## Problem to solve
Pull out every line of the data below that contains the string "ankle", treating uppercase and lowercase as different.

## Input material
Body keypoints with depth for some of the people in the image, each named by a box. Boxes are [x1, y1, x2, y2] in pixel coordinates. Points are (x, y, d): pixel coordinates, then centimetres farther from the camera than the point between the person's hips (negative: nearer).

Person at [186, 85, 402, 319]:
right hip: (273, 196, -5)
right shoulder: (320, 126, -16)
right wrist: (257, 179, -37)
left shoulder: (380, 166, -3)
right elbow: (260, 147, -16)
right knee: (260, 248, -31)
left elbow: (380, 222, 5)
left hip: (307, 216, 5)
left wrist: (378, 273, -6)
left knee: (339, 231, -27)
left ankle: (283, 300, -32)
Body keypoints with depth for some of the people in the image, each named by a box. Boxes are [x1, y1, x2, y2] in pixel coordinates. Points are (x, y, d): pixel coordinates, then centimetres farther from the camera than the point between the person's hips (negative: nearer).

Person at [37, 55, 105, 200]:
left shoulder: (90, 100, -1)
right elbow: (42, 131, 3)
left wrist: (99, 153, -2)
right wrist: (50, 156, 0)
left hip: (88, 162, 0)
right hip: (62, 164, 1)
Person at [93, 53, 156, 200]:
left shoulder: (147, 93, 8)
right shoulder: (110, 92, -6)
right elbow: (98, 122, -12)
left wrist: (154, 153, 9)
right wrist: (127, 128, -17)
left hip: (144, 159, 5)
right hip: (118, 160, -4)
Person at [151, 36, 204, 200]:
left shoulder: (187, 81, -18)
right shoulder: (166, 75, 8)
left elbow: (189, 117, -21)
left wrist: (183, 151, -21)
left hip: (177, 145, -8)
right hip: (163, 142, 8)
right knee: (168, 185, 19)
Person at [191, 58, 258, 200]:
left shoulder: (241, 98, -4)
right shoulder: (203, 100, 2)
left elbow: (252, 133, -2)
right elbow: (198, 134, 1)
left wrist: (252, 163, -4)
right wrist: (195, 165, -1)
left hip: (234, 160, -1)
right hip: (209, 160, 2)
---
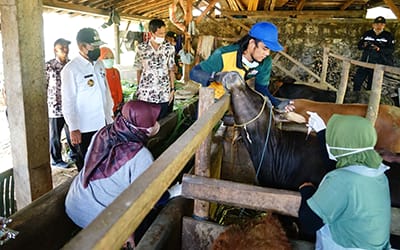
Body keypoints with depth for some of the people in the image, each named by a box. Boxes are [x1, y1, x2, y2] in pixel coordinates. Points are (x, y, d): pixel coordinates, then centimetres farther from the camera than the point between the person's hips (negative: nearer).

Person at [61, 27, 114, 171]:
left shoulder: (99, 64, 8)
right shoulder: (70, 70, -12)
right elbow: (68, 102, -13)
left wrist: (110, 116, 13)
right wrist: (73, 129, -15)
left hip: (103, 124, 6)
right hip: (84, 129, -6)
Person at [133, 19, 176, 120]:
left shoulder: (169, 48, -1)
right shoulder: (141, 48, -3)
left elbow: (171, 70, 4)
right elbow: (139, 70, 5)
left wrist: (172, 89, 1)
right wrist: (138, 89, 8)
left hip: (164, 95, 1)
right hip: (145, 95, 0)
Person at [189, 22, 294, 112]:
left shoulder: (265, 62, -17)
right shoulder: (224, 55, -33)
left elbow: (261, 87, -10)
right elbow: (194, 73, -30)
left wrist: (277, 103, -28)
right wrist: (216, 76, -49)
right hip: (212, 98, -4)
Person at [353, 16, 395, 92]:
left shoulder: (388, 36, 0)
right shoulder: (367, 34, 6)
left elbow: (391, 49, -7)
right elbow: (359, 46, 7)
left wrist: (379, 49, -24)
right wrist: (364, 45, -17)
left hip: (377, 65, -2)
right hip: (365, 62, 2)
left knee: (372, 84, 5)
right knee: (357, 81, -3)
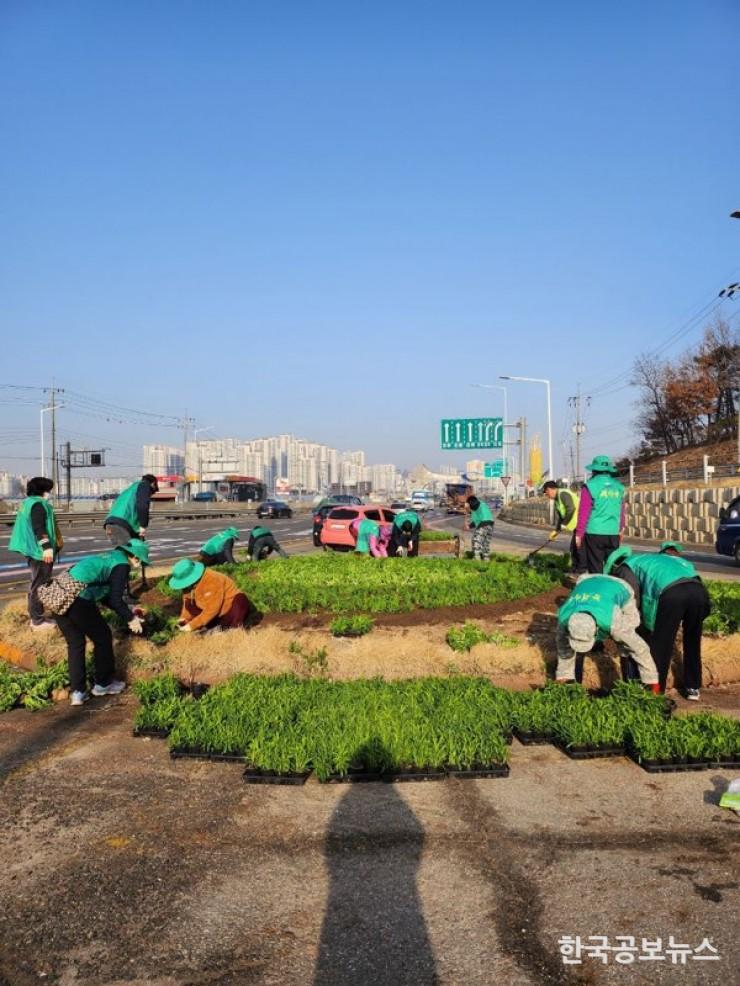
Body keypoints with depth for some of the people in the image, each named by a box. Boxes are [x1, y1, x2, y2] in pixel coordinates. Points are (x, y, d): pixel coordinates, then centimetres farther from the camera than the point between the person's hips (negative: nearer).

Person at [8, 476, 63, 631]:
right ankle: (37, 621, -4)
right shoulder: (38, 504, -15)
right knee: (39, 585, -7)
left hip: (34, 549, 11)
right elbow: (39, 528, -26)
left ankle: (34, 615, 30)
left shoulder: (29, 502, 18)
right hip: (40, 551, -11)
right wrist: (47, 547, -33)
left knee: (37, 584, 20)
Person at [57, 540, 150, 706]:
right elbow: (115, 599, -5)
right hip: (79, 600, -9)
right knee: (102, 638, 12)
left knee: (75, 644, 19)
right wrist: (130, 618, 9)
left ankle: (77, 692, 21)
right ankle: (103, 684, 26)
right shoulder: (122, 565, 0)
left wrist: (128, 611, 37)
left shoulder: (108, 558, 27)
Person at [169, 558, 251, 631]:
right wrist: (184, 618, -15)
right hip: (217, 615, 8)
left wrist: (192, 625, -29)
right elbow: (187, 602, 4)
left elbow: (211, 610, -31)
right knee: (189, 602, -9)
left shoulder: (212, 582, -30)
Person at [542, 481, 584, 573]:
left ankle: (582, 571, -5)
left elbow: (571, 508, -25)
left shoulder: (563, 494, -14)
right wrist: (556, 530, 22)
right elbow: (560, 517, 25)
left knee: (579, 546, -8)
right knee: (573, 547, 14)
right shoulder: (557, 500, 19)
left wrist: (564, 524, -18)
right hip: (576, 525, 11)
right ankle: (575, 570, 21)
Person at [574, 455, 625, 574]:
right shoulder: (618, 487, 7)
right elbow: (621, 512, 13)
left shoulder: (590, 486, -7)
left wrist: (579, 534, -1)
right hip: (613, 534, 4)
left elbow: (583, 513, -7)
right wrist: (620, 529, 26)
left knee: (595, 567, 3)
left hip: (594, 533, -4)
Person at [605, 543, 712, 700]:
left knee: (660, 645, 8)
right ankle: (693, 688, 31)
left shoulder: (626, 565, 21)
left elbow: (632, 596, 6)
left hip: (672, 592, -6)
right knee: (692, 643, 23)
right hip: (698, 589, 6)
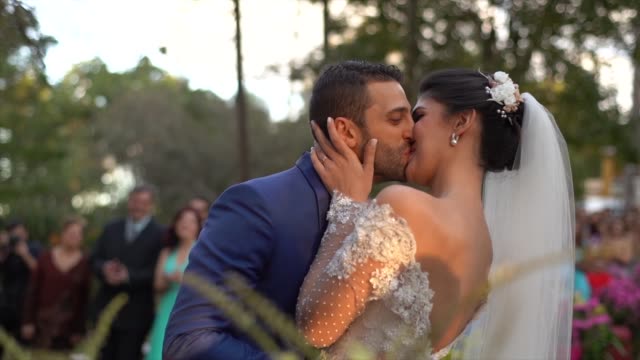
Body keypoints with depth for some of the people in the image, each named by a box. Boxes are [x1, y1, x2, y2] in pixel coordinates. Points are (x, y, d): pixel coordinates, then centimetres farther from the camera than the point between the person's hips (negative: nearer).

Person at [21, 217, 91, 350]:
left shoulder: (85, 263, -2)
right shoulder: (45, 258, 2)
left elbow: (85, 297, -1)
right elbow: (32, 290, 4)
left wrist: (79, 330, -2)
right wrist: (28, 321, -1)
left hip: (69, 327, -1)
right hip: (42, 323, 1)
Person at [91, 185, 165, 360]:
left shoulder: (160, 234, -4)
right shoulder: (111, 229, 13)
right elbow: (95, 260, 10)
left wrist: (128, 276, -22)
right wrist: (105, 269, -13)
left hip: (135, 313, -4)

## The completed task
left ankle: (283, 300, -32)
right ankle: (37, 621, -4)
left ankle: (34, 615, 30)
left ankle: (77, 692, 21)
right ankle: (103, 684, 26)
left ankle: (582, 571, -5)
right ankle: (575, 570, 21)
right ankle: (693, 688, 31)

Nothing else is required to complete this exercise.